The committee will be chaired by Kenneth I. Shine, M.D. , executive vice chancellor for health affairs in the UT System. Other advisory committee members are:
- Regents’ Vice Chairman Janiece Longoria of Houston
- Regent Printice L. Gary  of Dallas
- Kirk A. Calhoun, M.D., president, UT Health Science Center at Tyler
- David E. Daniel, Ph.D., president, UT Dallas
- Edward F. Jackson, Ph.D., department of imaging physics, UT MD Anderson
- Louise C. Strong, M.D., department of genetics, UT MD Anderson
- Borje S. Andersson, M.D., Ph.D., department of stem cell transplantation, UT MD Anderson
- Robert C. Bast, Jr., M.D., vice president of translational research, UT MD Anderson
- Melinda Garza, president, UT MD Anderson Student Congress
- Peter Hu, Ph.D., alumni and faculty association president, UT MD Anderson
- Joel Helmke, division administrator, cancer prevention, UT MD Anderson
The community representatives on the advisory committee are:
- Ernest Cockrell of Houston, Cockrell Interests, Inc., and former chairman, UT MD Anderson Board of Visitors
- James R. Huffines of Austin and Dallas, president and COO of The PlainsCapital Corporation and former chairman of the Board of Regents
- Woody Hunt of El Paso, chief executive officer of the Hunt Building Company, Ltd., and former vice chairman of the Board of Regents
- Nancy Loeffler of San Antonio, chairman, UT MD Anderson Board of Visitors
- James Mulva of Houston, president and CEO of ConocoPhillips
- Melinda Perrin of Houston, former chairman of the board of the Memorial Hermann Hospital System and former chairman of the Chancellor’s Council Executive Committee
Witt Kieffer, an executive search firm, is assisting the UT System in the national search and advertisements for the position will be placed in publications so the committee may carry out its search as expeditiously as possible.
About UT MD Anderson
The University of Texas MD Anderson Cancer Center in Houston ranks as one of the world's most respected centers focused on cancer patient care, research, education and prevention. MD Anderson is one of only 40 comprehensive cancer centers designated by the National Cancer Institute. For seven of the past nine years, including 2010, MD Anderson has ranked No. 1 in cancer care in “America's Best Hospitals,” a survey published annually in U.S. News & World Report.

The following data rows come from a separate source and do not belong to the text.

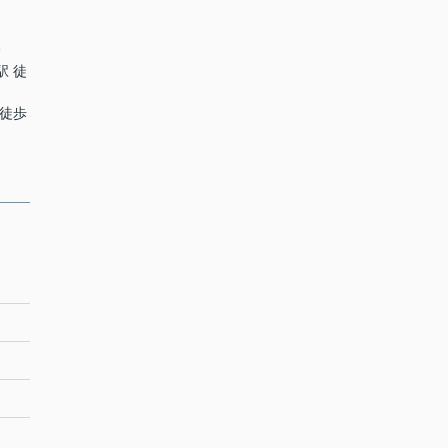
分
駅 徒
 徒歩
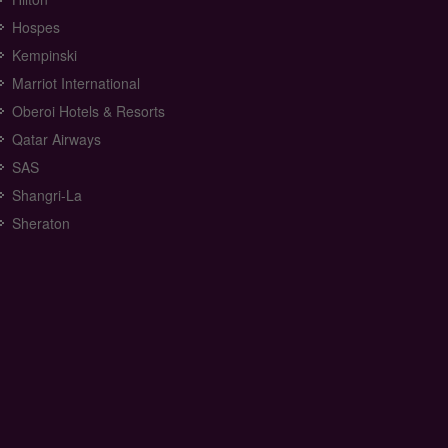
Hospes
Kempinski
Marriot International
Oberoi Hotels & Resorts
Qatar Airways
SAS
Shangri-La
Sheraton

About the University of Texas System
The University of Texas System is one of the nation’s largest higher education systems, with nine academic campuses and six health institutions. The UT System has an annual operating budget of $12.8 billion (FY 2011) including $2.3 billion in sponsored programs funded by federal, state, local and private sources. Preliminary student enrollment exceeded 202,000 in the 2009 academic year. The UT System confers more than one-third of the state's undergraduate degrees and educates nearly three-fourths of the state's health care professionals annually. With more than 84,000 employees, the UT System is one of the largest employers in the state.